A Polícia Civil de São Paulo prendeu 9 suspeitos em uma nova ofensiva contra a chamada gangue das correntinhas, grupo investigado por roubos e receptação de joias na região central da capital.

A operação foi deflagrada na quinta-feira, 14 de maio, e também cumpriu novos mandados contra 6 investigados que já estavam presos, ampliando o cerco ao esquema.

Segundo a polícia, o foco da ação foi interromper a cadeia que liga os assaltos de rua à revenda rápida de ouro, prática que virou alvo prioritário das autoridades paulistas.

O que este artigo aborda:

Como a operação foi montada em São Paulo

De acordo com a operação Eldorado que resultou em 9 prisões, os suspeitos agiam principalmente no centro da cidade.

Os investigadores afirmam que o grupo era especializado em roubos de correntes de ouro e na receptação do material, com atuação articulada e divisão de funções.

Esse tipo de crime costuma ter execução rápida. A vítima é abordada na rua, perde o objeto em segundos e encontra dificuldade para rastrear o destino da peça.

  • Prisões ocorreram na capital paulista.
  • Mandados também atingiram suspeitos já detidos.
  • A investigação mira roubo e receptação.

Por que a gangue das correntinhas preocupa as autoridades

O avanço desse modelo criminoso preocupa porque combina violência urbana, revenda ágil e grande circulação de pessoas em áreas comerciais e de transporte.

Ao atingir o centro, a quadrilha explora uma região de fluxo intenso, com trabalhadores, comerciantes e passageiros, o que aumenta a exposição de potenciais vítimas.

A estratégia policial é desmontar não apenas quem rouba, mas também quem recebe, oculta e recoloca o ouro no mercado informal.

Em São Paulo, a atenção sobre segurança urbana já vinha elevada após outros episódios recentes de grande repercussão na capital e na região metropolitana.

  • Roubo de joias tem alto potencial de revenda.
  • Áreas centrais concentram alvos e rotas de fuga.
  • Receptação sustenta financeiramente o crime.

O que muda para moradores e comércio do centro

A nova fase da investigação tende a reforçar operações em corredores comerciais e em pontos conhecidos por compra irregular de metais e objetos de valor.

Para lojistas e pedestres, a principal consequência prática é a expectativa de maior presença policial e monitoramento mais intenso em áreas sensíveis.

Na capital, o debate sobre mobilidade e concentração de fluxo segue ligado à segurança, tema recorrente em áreas servidas pelo sistema metroviário de São Paulo.

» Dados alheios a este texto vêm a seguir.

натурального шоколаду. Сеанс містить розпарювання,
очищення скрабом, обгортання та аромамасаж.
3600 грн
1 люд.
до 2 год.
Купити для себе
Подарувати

Também pesa no cenário o histórico de criminalidade em regiões de grande circulação, onde ações relâmpago exigem resposta rápida das equipes de investigação.

  1. Identificação dos núcleos de roubo.
  2. Mapeamento de receptadores.
  3. Cumprimento de mandados e coleta de provas.
  4. Envio do caso ao avanço processual.

Próximos passos da investigação

A expectativa agora é que a polícia aprofunde a análise de celulares, vínculos entre os investigados e rotas de escoamento das peças roubadas.

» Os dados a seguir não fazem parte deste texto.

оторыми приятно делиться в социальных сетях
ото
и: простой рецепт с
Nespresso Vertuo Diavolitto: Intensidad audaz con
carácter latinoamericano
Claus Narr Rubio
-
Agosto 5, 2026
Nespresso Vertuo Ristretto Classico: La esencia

Se houver confirmação de uma estrutura estável de receptação, o caso pode ganhar novas fases e alcançar outros envolvidos no comércio clandestino.

O combate a quadrilhas desse tipo ocorre em meio ao calendário que relembra os 20 anos dos ataques de maio de 2006, período que reacendeu discussões sobre segurança pública no estado.

Embora o foco atual seja outro, a resposta às gangues urbanas segue como teste de eficiência para as forças de segurança em São Paulo.